Media's role is not just about being a conveyor belt of these politicians’ empty statements, actions and wishes. Media sees through those statements and actions, threshes out truth and exposes falsehoods  and laughs, sometimes with ridicule and unreserved disrespect as well as harshness, at political stupidity albeit politicians not wishing and unwilling to see it as such. 

The Patriotic Front government in Zambia under President Edgar Lungu is such a park of politicians who don’t want to accept the role of the media, and it is not stopping anywhere nearer now from intimidating the media. 

Just before elections The Post, the country’s most credible private newspaper, had its offices closed and its equipment seized, ostensibly over a case of unpaid tax. The Zambia Revenue Authority still keeps the newspaper shut. The paper has not been able to print in its full texture and format ever since, as it has been left to improvise to maintain its circulation.

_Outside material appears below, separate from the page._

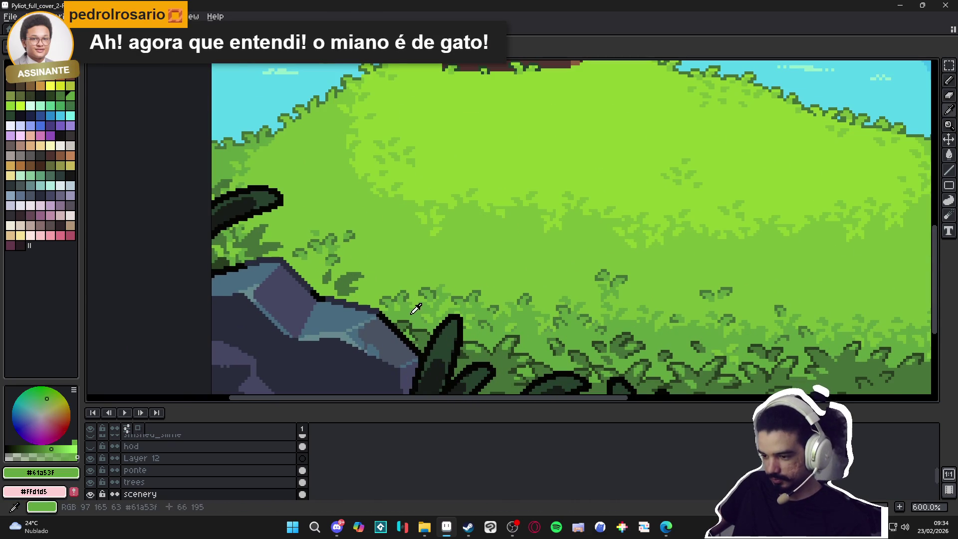
scroll(339, 298, up, 5)
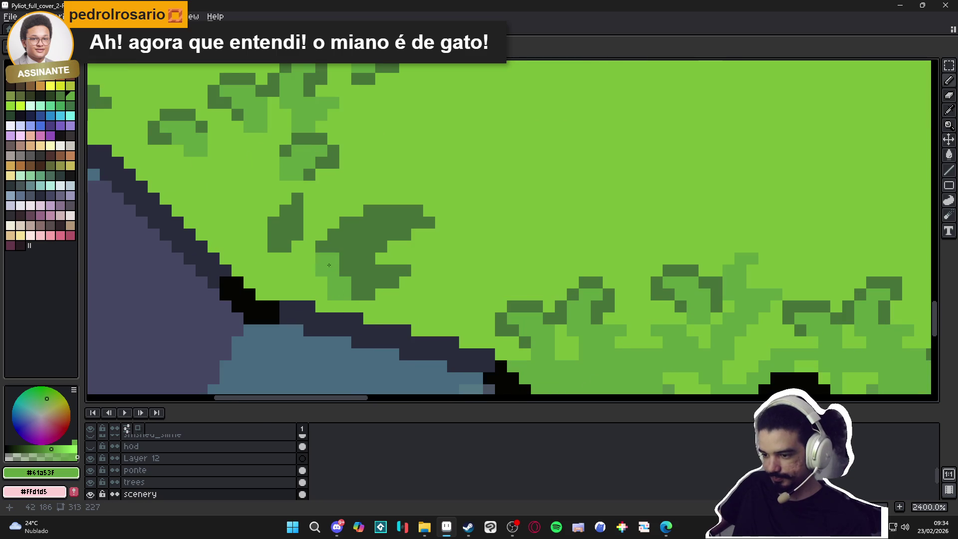
scroll(381, 289, down, 4)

As that was not enough, immediately after elections the not so Independent Broadcasting Authority (IBA) was coerced, not from anywhere else but State House, to suspend the license of the only credible private television, Muvi TV. IBA claimed the television station broadcast material that was inciting violence following a disputed election. 

Largely, the concerned public thought the suspension of the license for the television station was meant to deny opposition leaders a meaningful mass medium through which they could build their case of a stolen election and balanced coverage of the proceedings of the presidential election petition.
Fast forward! 

Prime TV, another television station based in Lusaka, the country’s capital city, is the latest victim of government intimidation. Police are using one of the draconian laws, the State Security statute, to intimidate, bring fear and coerce the station to release footage of a meeting held by Hakainde Hichilema, the leader of United Party for National Development (UPND), the country’s biggest opposition. 

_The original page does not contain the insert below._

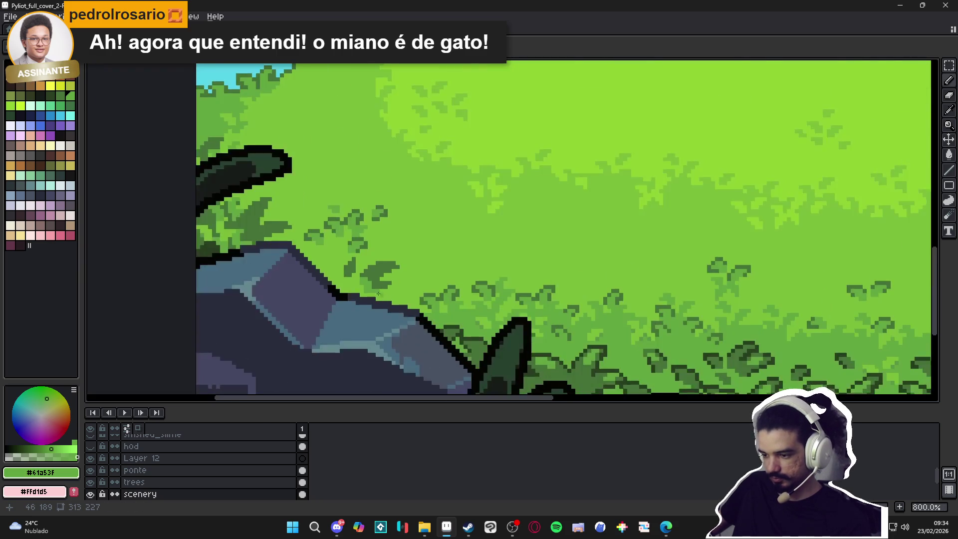
scroll(377, 280, up, 3)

The police want the footage to build a case of treason against the opposition leader who is believed to have defiantly declared during the meeting that he will never ever recognise Edgar Lungu as the country’s legitimately elected President.

The police wrote a letter asking the Prime TV owners to avail the footage of their coverage of the opposition meeting. The television station broadcast a story based on the letter from the police, which the police are now treating as a leak of a State Secret.   

“Today (October 13, 2016) we summoned Gerald Shawa, 42 who is Managing Director of Prime TV and Makokwa Kozi, 35, the acting Station Manager for the television Station in connection with a leaked government document which the Zambia Police addressed to the Station's legal counsel requesting for footage of the Press briefing that was held by the UPND on 10th October, 2016,” said the police spokeswoman, Esther Katongo.

The police spokeswoman said the duo were “Warned and Cautioned for the offence of Communication of Certain Information contrary to section 4 (1)(b) of the State Security Act Chapter 111 of the Laws of Zambia, Section 4 (1) (b) of the State Security Act”.

According to Katongo the Act the police are citing states that “Any person who has in his possession or under his control any document or information which he has had access owing to his position as a person who holds such office or has held such office and who Communicates the same to any person other than a person to whom he is authorised to communicate, commits an offence”.

What the police are doing is nowhere nearer to meeting professional standards. And One need not to be specialized in media law to notice that the police are misapplying the State Security Act and doing the most stupid thing—to bring cooked up charges to intimidate anyone and any institution that aids the opposition to have their voice heard.

The question that most people are asking is: “when did a police call-out or document to a private individual or corporate citizen to avail themselves to law enforcement ever become a State Security.